By the way, we do read the summaries, in detail. And it helps a great deal to be able to go into the claimant’s room and tell them clearly and succinctly why something is not covered. They may not agree, but at least they will understand your position. That is the beginning of any negotiated settlement.

For both the insurer and the claimant, I think it is critically important to break down the damages in detail and under the specific coverage provisions in the policy. It helps a great deal for the claimant to set forth what is being claimed for the Structure, Contents, Extra Expense and Business Interruption, ALE (Additional Living Expenses), and the consequential and “bad faith” damages as well as fees and costs. Again, the parties may never agree but at least you can break down the claims into different elements to see what can be done, even if it means resolving some of the claims, but not all.

It all comes down to thinking about and preparing for the mediation…before the mediation.


A few years ago, I was mentoring a young solo practitioner.
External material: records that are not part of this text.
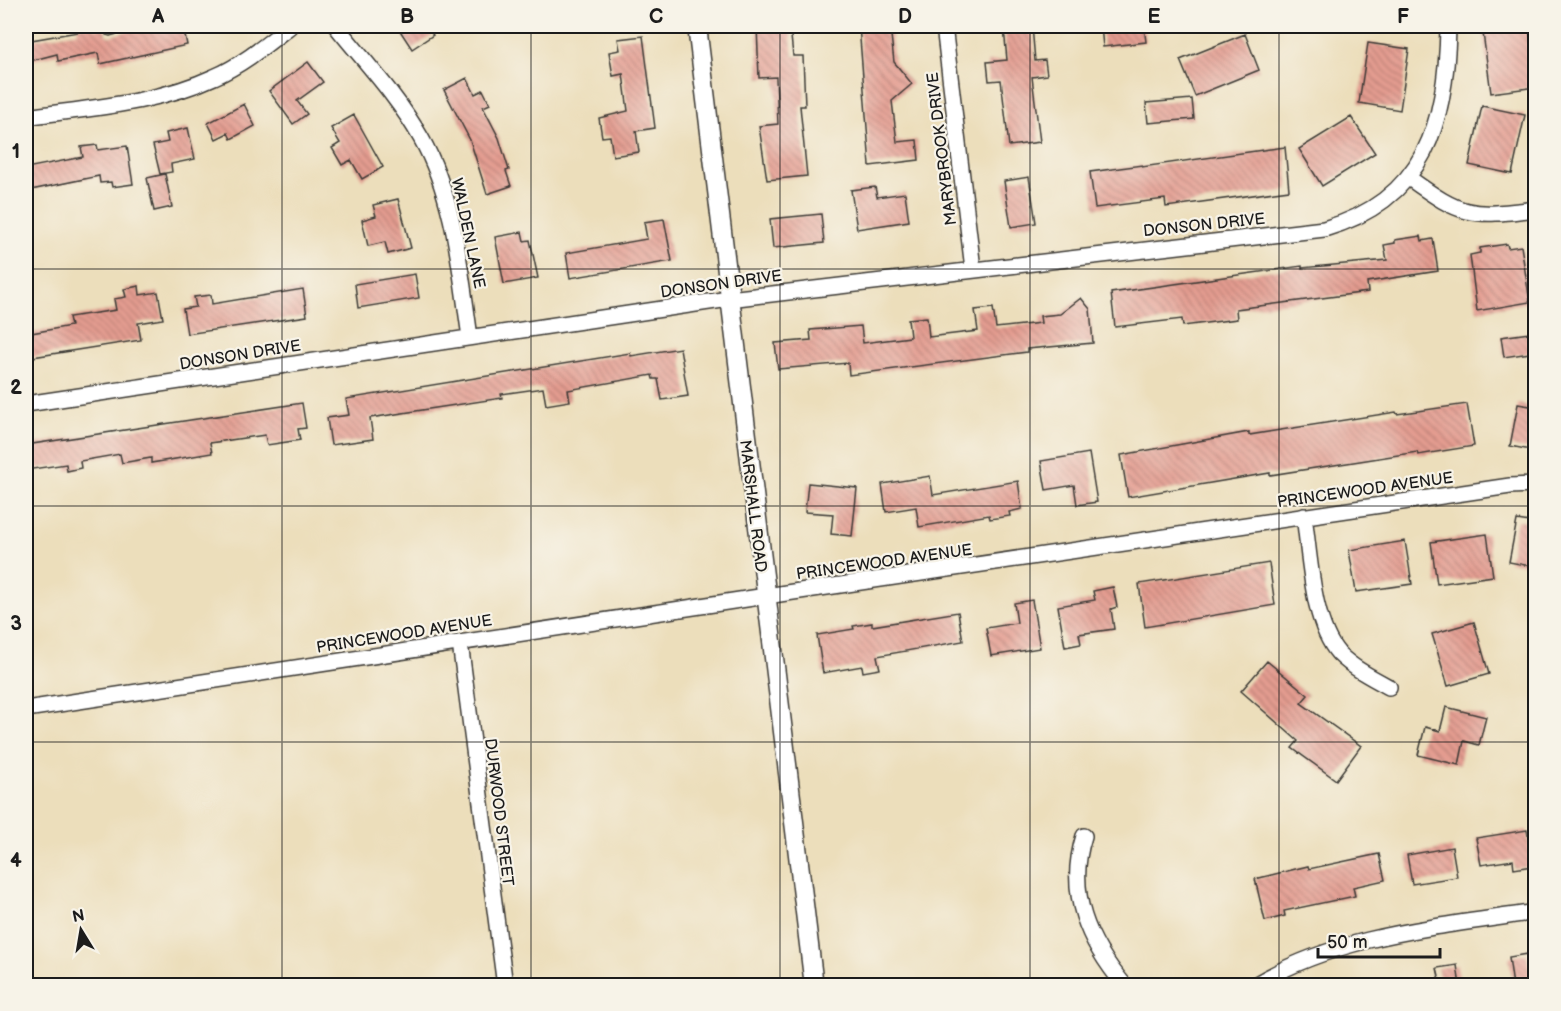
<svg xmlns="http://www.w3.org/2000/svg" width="1561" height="1011" font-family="'Balsamiq Sans',sans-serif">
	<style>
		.building { fill: url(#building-back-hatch) }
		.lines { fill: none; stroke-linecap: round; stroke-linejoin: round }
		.minor-casing { stroke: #3b3934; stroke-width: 18 }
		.tertiary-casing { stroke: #3b3934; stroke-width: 21 }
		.minor { stroke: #fff; stroke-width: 15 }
		.tertiary { stroke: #fff; stroke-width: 18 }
		.grid { fill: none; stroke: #1c1c1c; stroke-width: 1.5; stroke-opacity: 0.55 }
		.labels { text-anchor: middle; stroke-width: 4.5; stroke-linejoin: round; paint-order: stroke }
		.street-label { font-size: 16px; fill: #1c1c1c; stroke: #f7f3e8 }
		.neatline { fill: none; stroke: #1c1c1c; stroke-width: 2 }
		.grid-label { font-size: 20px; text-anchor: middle; font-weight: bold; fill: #1c1c1c }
	</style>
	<defs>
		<pattern id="building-back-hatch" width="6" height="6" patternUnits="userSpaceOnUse" patternTransform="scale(1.5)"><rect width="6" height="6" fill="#e49c90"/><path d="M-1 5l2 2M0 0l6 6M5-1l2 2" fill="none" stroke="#b87e75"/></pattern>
	</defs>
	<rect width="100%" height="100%" fill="#f7f3e8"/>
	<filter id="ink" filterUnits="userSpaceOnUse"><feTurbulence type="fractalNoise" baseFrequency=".0167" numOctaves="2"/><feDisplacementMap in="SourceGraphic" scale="12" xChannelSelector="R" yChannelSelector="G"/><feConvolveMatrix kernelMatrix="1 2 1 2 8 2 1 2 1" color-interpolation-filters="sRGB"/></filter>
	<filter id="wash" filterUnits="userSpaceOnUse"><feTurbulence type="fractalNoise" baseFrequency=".008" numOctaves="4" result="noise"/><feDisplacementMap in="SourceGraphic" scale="24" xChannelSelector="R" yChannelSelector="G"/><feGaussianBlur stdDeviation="1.35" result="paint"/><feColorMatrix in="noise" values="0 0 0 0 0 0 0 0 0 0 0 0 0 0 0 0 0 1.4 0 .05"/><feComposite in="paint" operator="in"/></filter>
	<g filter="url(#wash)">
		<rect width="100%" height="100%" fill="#ecdebb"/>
		<g id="blocks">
			<path class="building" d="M77,26H95V29L105,27L106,35L110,36L146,26H183L187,45L100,64L98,53L58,61L57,54L26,62V41L78,32Z
				M397,26H426L433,35L412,49Z
				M757,26H790L793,56H803L805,106H800L807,176L767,180L759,126L778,124L776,77L759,78Z
				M859,26H890L894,62L912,84L892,101L897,142L917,140L919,160L870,166Z
				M1032,26L1035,61L1045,60L1047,75L1032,77L1040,142L1009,146L1001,80L989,81L987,62L1007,60L1004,28Z
				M1101,26H1144L1146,42L1103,47Z
				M1529,27L1531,44L1536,43V87L1491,93L1483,33Z
				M1245,34L1259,70L1195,96L1180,60Z
				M643,36L655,128L636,131L639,152L613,156L610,136L602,137L599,118L628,111L623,74L613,76L609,52L620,50L618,39Z
				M1368,43L1409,49L1400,110L1359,103Z
				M308,62L323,82L297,101L307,114L293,124L269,91Z
				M467,78L475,94L483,90L490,104L483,107L499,138L509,170L506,171L511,186L487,194L470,140L444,90Z
				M1192,99L1194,119L1148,123L1146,103Z
				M244,104L255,126L231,139L228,133L216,139L208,123Z
				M1482,106L1525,115L1512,174L1469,165Z
				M354,115L383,167L362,179L351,160L342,165L332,148L340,143L331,128Z
				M1351,117L1375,153L1322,186L1299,149Z
				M188,128L195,159L171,164L172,172L160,174L153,145L168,142L166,133Z
				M97,145L98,150L127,146L133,184L112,187L111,182L100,183L99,176L26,191V168L83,157L81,147Z
				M1285,147L1289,190L1166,207L1165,199L1095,208L1090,172L1142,165V167Z
				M165,174L172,207L154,211L147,178Z
				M1029,177L1036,223L1011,227L1004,181Z
				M875,187L877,197L905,193L909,221L857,229L851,190Z
				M398,199L411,248L388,254L385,242L368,246L362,220L376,216L373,205Z
				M821,214L824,243L773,248L770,219Z
				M664,219L672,261L570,278L566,253L647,239L644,222Z
				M522,232L524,241L530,240L538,278L504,284L495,237Z
				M1421,236L1422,241L1433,239L1438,271L1367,282L1368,292L1236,309L1237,319L1183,326L1182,319L1115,327L1111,293L1302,266V268L1387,260L1384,245L1395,243V240Z
				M1507,244L1508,248L1521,246L1530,302L1477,311L1470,255L1480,253V248Z
				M415,274L419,298L358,308L355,284Z
				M139,286L140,295L158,292L163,319L138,323L141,340L26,358V334L71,326L69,317L116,310L114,299L126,297L124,289Z
				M303,289L307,316L187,334L183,309L196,307L194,297L211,295L212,304Z
				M1081,298L1090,309L1093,343L1027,349V352L849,375L848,363L778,369L775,343L811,340L810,330L861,326L863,343L910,337L908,319L927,317L929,337L978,331L975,310L993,308L996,328L1041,323L1040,316L1060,314Z
				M1536,332V352L1504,357L1501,337Z
				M680,348L688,396L662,400L658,379H653L652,375L568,390L570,401L546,405L543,388L501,394L502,398L370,418L373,439L331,445L327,418L349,415L346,399L630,353L631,356Z
				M302,403L306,428L298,429L300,440L267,445L265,435L210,443L212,453L151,463V458L122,463L120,454L80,461L81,468L67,471L66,464L26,470V445Z
				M1467,404L1474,446L1418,455L1417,452L1270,475V473L1128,497L1121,455L1249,432V435L1396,412L1397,414Z
				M1518,404L1536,407V451L1510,446Z
				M1089,453L1097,502L1077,505L1074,485L1046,490L1041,461Z
				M930,476L933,495L1018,481L1022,509L1009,512L1010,516L990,519L989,515L919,527L916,507L886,512L882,484Z
				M808,483L857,488L852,536L831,534L833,514L805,512Z
				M1517,520L1536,523V567L1509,562Z
				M1487,534L1493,576L1437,584L1431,542Z
				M1405,541L1412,584L1356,592L1349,550Z
				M1269,563L1275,605L1145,627L1139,584Z
				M1113,587L1117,607L1111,609L1114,629L1079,634L1081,644L1065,647L1058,606L1095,600L1093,591Z
				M1032,600L1040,648L991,656L986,628L1017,623L1014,603Z
				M958,612L963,641L877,656L880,669L863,672L862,666L823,673L817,635L854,629L853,626L872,623V626Z
				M1474,622L1489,674L1448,686L1432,634Z
				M1267,661L1308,695L1301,703L1361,746L1336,780L1292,748L1298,741L1241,691Z
				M1446,707L1486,717L1479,745L1464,741L1459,765L1418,755L1425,727L1440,731Z
				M1527,830L1533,866L1514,869L1513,860L1481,865L1476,838Z
				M1452,847L1457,877L1412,884L1407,855Z
				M1379,854L1385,880L1353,887L1355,896L1284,911L1285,916L1265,921L1255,879L1308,866L1309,869Z
				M1527,954L1532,986H1513L1509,957Z
				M1457,965L1460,986H1441L1437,968Z"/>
		</g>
	</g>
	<g filter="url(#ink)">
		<use href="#blocks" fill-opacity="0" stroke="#3b3934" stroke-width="1.5"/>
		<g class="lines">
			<g class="minor-casing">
				<path id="minor" d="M336,26C365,62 398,97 421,138C455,198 460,270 470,337
					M944,26L973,269
					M26,117C88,108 156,104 214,77C242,65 266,45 290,26
					M1409,178C1463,217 1470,217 1536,209
					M26,404L729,299L1324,229C1426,200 1447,121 1448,26
					M1304,516C1310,556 1312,624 1339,654C1353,668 1372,678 1389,687
					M460,643L505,986
					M26,709L766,596L1510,486L1536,485
					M1084,836C1066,893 1088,942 1125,986
					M1253,986C1338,934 1439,927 1536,912"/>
			</g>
			<g class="tertiary-casing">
				<path id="tertiary" d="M697,26L814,986"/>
			</g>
			<use href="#minor" class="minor"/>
			<use href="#tertiary" class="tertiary"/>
		</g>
	</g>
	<path class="grid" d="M282,26V986M531,26V986M780,26V986M1030,26V986M1279,26V986M26,269H1536M26,506H1536M26,742H1536"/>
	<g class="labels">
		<g class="street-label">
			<text transform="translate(941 149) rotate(-97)" y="6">MARYBROOK DRIVE</text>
			<text transform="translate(1204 224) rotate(-6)" y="6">DONSON DRIVE</text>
			<text transform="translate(469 233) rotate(78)" y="6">WALDEN LANE</text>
			<text transform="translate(721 283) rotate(-8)" y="6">DONSON DRIVE</text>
			<text transform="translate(240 354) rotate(-9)" y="6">DONSON DRIVE</text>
			<text transform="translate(1365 489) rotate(-8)" y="6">PRINCEWOOD AVENUE</text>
			<text transform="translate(754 506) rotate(83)" y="6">MARSHALL ROAD</text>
			<text transform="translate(884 561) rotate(-8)" y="6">PRINCEWOOD AVENUE</text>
			<text transform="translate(404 633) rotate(-9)" y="6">PRINCEWOOD AVENUE</text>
			<text transform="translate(500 812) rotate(83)" y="6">DURWOOD STREET</text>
		</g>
	</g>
	<rect width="1561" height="1011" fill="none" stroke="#f7f3e8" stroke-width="66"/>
	<g transform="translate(81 930) rotate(349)" stroke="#f7f3e8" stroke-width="4.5" paint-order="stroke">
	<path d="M0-4.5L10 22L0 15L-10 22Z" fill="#1c1c1c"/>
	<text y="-9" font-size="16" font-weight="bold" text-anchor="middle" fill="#1c1c1c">N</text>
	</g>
	<path d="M1318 948v9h122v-9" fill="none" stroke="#1c1c1c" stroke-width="3"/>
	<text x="1327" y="948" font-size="18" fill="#1c1c1c" stroke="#f7f3e8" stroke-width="4.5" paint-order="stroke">50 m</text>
	<rect x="33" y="33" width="1495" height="945" class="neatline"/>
	<g class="grid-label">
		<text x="158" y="23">A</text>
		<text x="407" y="23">B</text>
		<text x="656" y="23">C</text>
		<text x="905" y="23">D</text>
		<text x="1154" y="23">E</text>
		<text x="1403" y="23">F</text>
		<text x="16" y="158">1</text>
		<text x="16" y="394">2</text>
		<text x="16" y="630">3</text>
		<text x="16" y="867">4</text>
	</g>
</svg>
He had a key fact witness whom he thought was going to give great testimony at trial. He called me to ask about the deposition he was going to take, and some other issues related to the witness. I asked him about what specifically the witness was going to say. I wasn’t getting good answers. I finally asked him: “ Have you talked to this guy”? His response was: “ You can do that?” “ You can actually talk to a fact witness ”? Ahh, young lawyers. They text, they email, and even depose…but the thought of actually just picking up the phone and talking to somebody is, well, strange. The same can be said for picking up the phone and talking to opposing counsel. We text, we email, we posture, we write “beat my chest” and preening emails….but too often we don’t just talk.

It amazes me how much time is wasted in mediation, just getting the two sides to share basic facts and positions. The property insurance bar in this state is growing, but it is still a specialized niche. We tend to see the same lawyers and firms. You don’t have to be best friends with opposing counsel, but you should not fear to have cordial, professional and substantive conversations about your clients and cases. It is not a sign of weakness to talk. Rather, it is a sign of strength.

And, it is ok to talk to the mediator, with opposing counsel, before the mediation. In fact, I encourage it. So much time and effort can be saved by framing the coverage issues and damage disputes before we sit at the mediator’s table.


I absolutely love being a mediator. Every day is a different case, a different challenge. And, there is nothing better than the “high’ of getting a contentious, problematic case to settlement. But to get there please remember these basic tenants. Document the damages. Analyze the coverage and damage issues. Talk amongst yourselves and with the mediator. And do all of this before you even sit at the table. Now, get back to preparing for that next depo and reading all those emails.